▸ Aim of the task:
Write out the listing below character for character, though without its pictures.

▸ Collected data:
■ ■ ■ ■

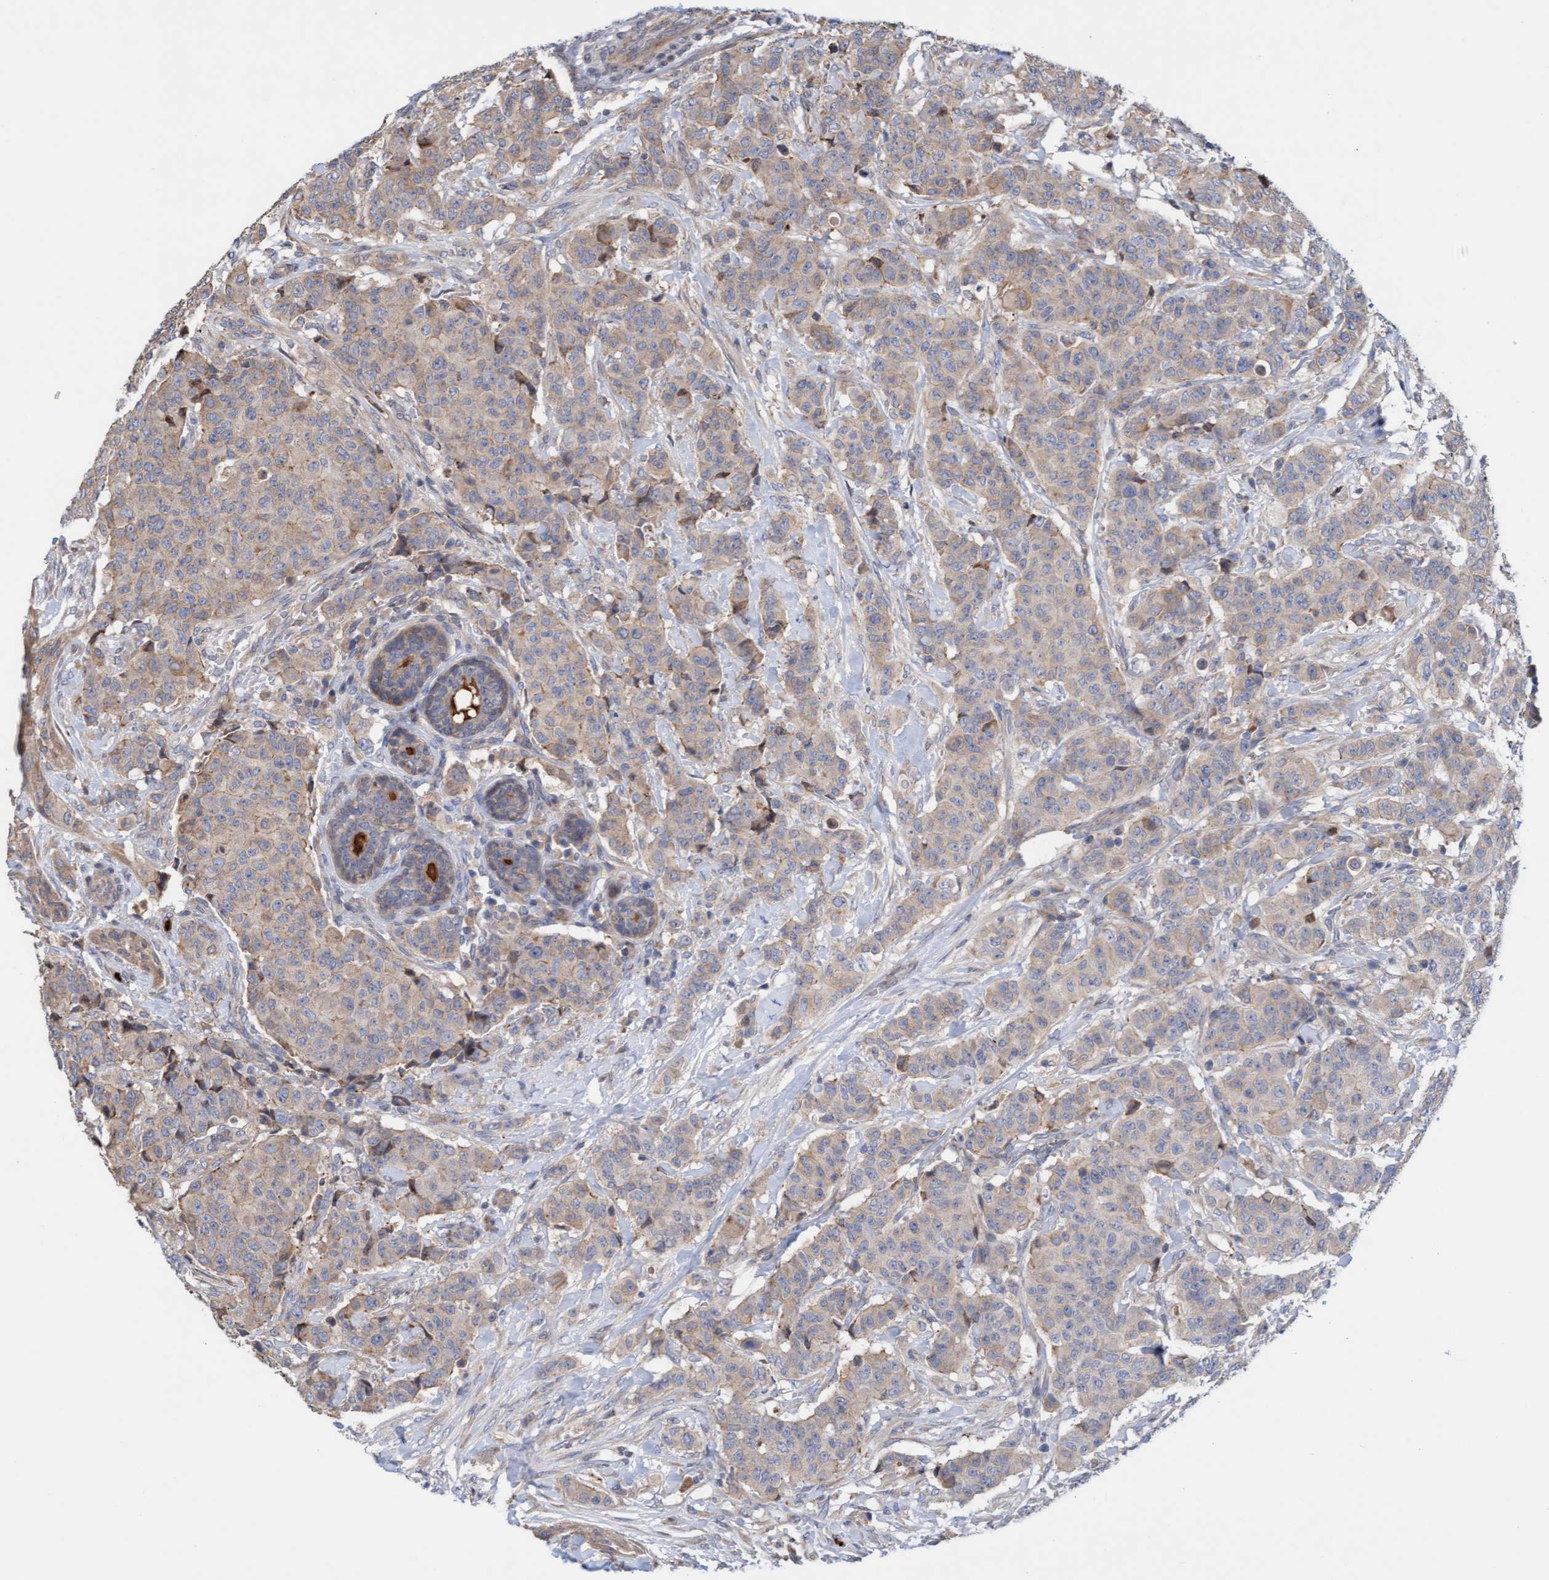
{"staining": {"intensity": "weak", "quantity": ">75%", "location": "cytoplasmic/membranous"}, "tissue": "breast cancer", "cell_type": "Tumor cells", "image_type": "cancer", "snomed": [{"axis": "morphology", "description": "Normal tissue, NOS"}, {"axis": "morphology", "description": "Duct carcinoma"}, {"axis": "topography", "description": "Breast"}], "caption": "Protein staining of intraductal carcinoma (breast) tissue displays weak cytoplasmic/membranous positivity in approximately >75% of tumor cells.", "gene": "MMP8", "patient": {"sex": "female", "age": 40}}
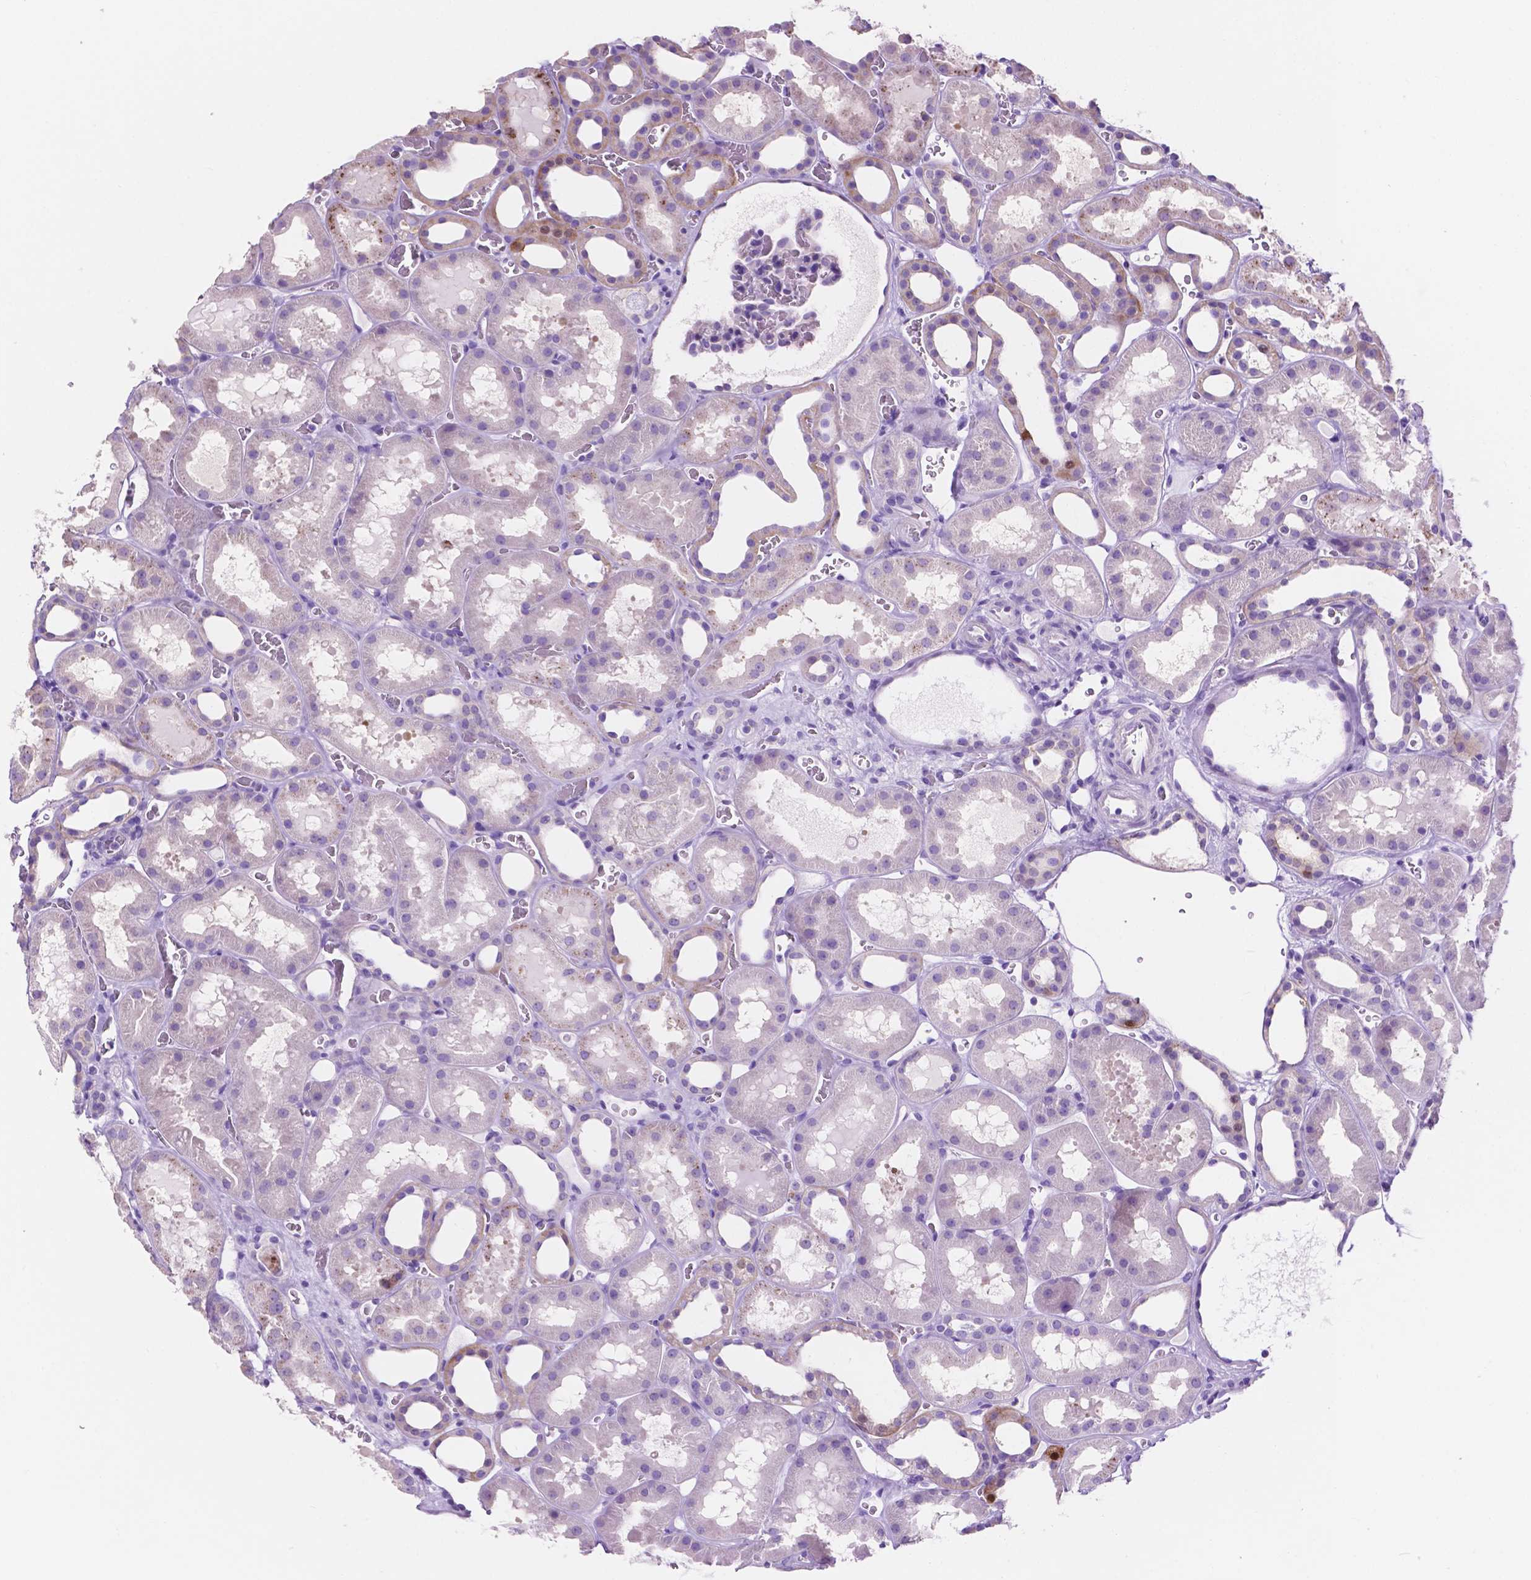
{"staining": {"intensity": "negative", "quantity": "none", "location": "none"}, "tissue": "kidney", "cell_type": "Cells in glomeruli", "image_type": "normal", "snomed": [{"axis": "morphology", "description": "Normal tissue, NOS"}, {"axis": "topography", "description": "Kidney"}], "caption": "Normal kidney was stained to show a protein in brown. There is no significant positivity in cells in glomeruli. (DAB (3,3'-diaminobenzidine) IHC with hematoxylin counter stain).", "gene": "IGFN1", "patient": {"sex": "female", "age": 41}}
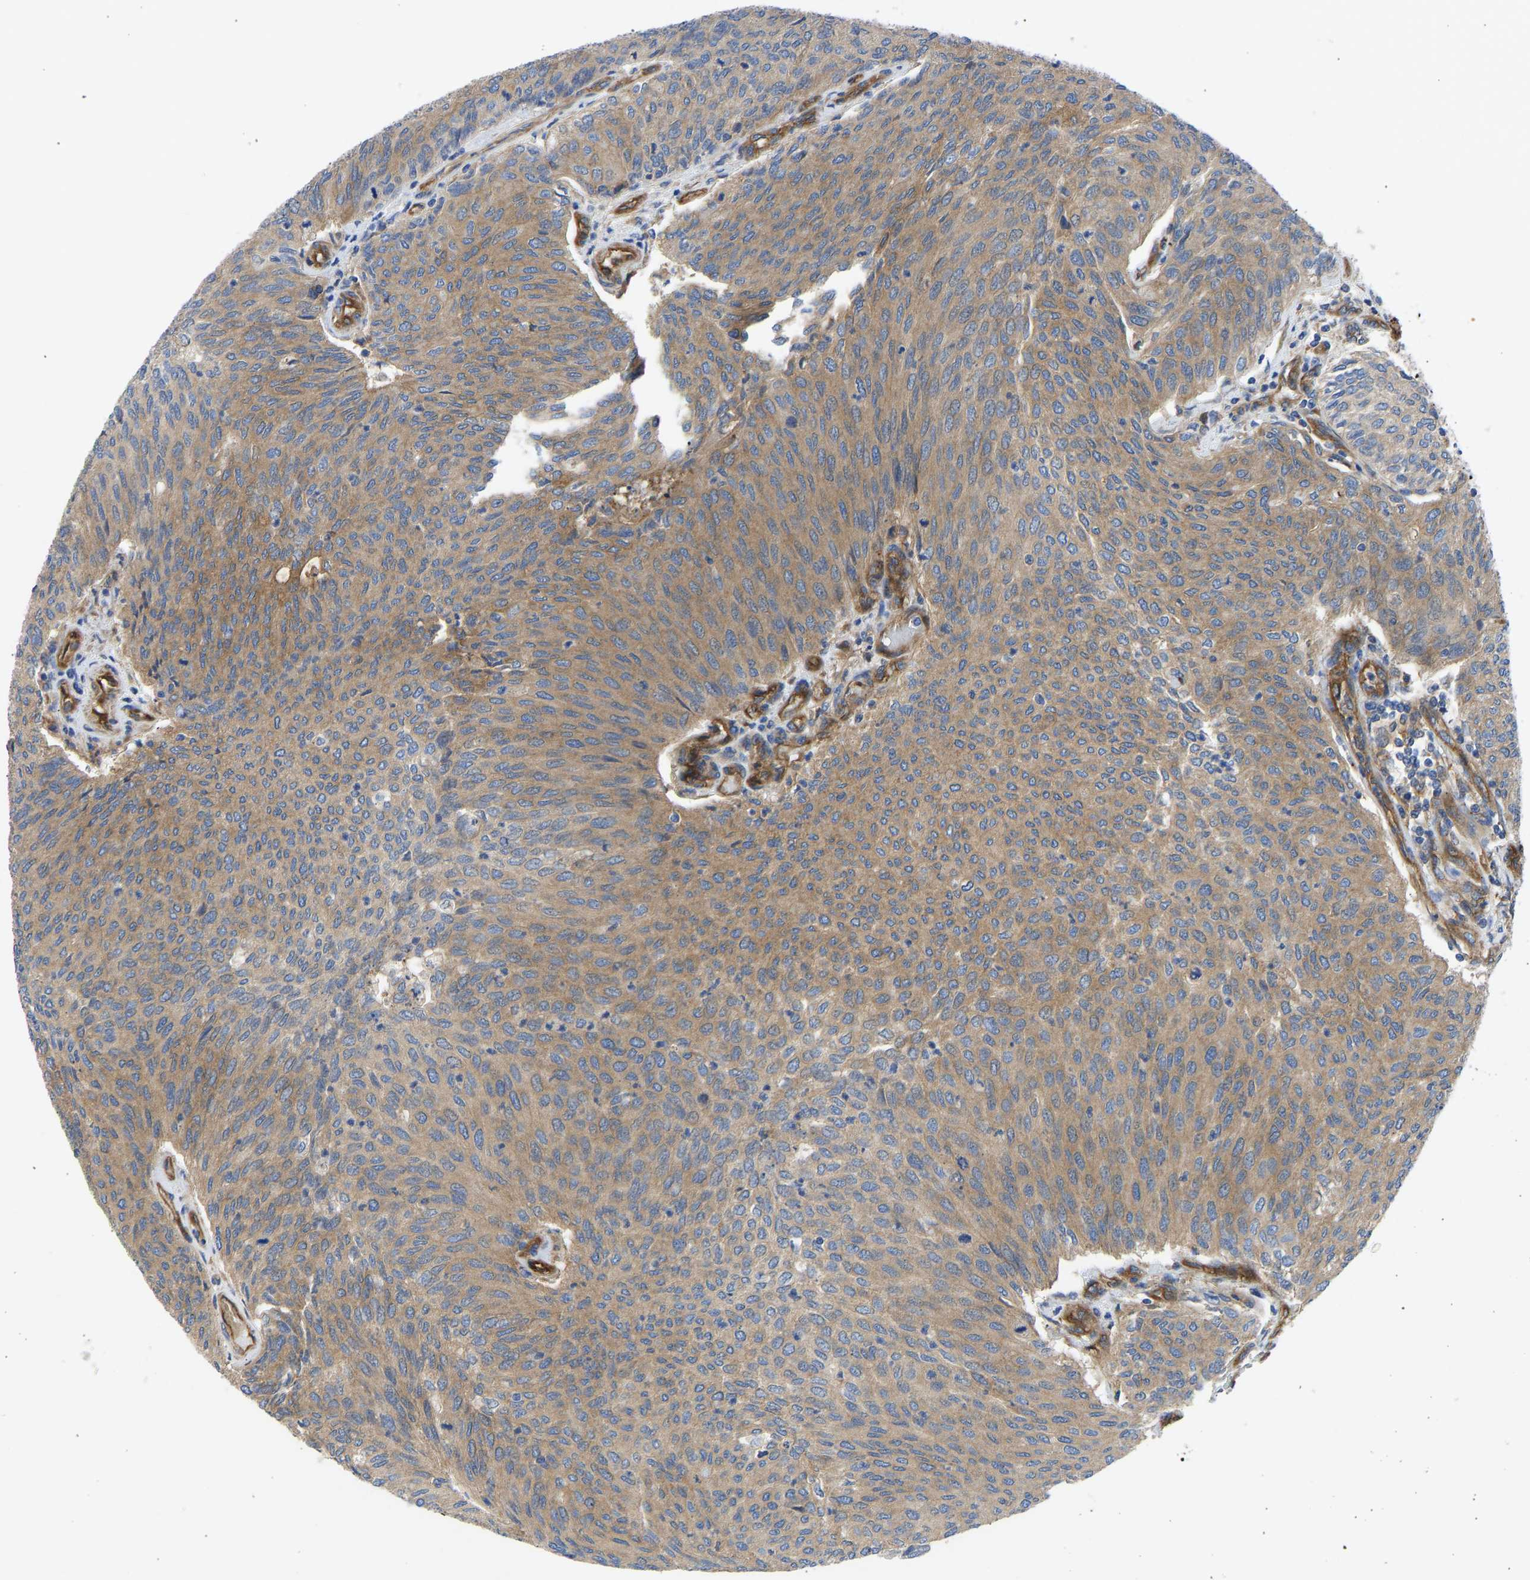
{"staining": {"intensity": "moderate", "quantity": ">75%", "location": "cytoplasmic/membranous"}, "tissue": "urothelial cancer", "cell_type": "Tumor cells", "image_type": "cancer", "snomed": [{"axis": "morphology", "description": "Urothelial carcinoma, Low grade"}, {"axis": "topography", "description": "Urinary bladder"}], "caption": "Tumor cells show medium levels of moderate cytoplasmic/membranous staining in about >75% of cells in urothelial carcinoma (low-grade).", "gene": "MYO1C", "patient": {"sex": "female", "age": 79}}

■ ■ ■ ■

▸ Final answer:
{"staining": {"intensity": "weak", "quantity": ">75%", "location": "cytoplasmic/membranous"}, "tissue": "breast cancer", "cell_type": "Tumor cells", "image_type": "cancer", "snomed": [{"axis": "morphology", "description": "Normal tissue, NOS"}, {"axis": "morphology", "description": "Duct carcinoma"}, {"axis": "topography", "description": "Breast"}], "caption": "Protein staining of intraductal carcinoma (breast) tissue displays weak cytoplasmic/membranous positivity in approximately >75% of tumor cells.", "gene": "MMP8", "patient": {"sex": "female", "age": 40}}
{"staining": {"intensity": "negative", "quantity": "none", "location": "none"}, "tissue": "kidney", "cell_type": "Cells in glomeruli", "image_type": "normal", "snomed": [{"axis": "morphology", "description": "Normal tissue, NOS"}, {"axis": "topography", "description": "Kidney"}], "caption": "Normal kidney was stained to show a protein in brown. There is no significant positivity in cells in glomeruli. (DAB (3,3'-diaminobenzidine) IHC with hematoxylin counter stain).", "gene": "IGFN1", "patient": {"sex": "female", "age": 41}}
{"staining": {"intensity": "moderate", "quantity": ">75%", "location": "cytoplasmic/membranous"}, "tissue": "urothelial cancer", "cell_type": "Tumor cells", "image_type": "cancer", "snomed": [{"axis": "morphology", "description": "Urothelial carcinoma, Low grade"}, {"axis": "topography", "description": "Urinary bladder"}], "caption": "Tumor cells show medium levels of moderate cytoplasmic/membranous staining in about >75% of cells in urothelial carcinoma (low-grade).", "gene": "MYO1C", "patient": {"sex": "female", "age": 79}}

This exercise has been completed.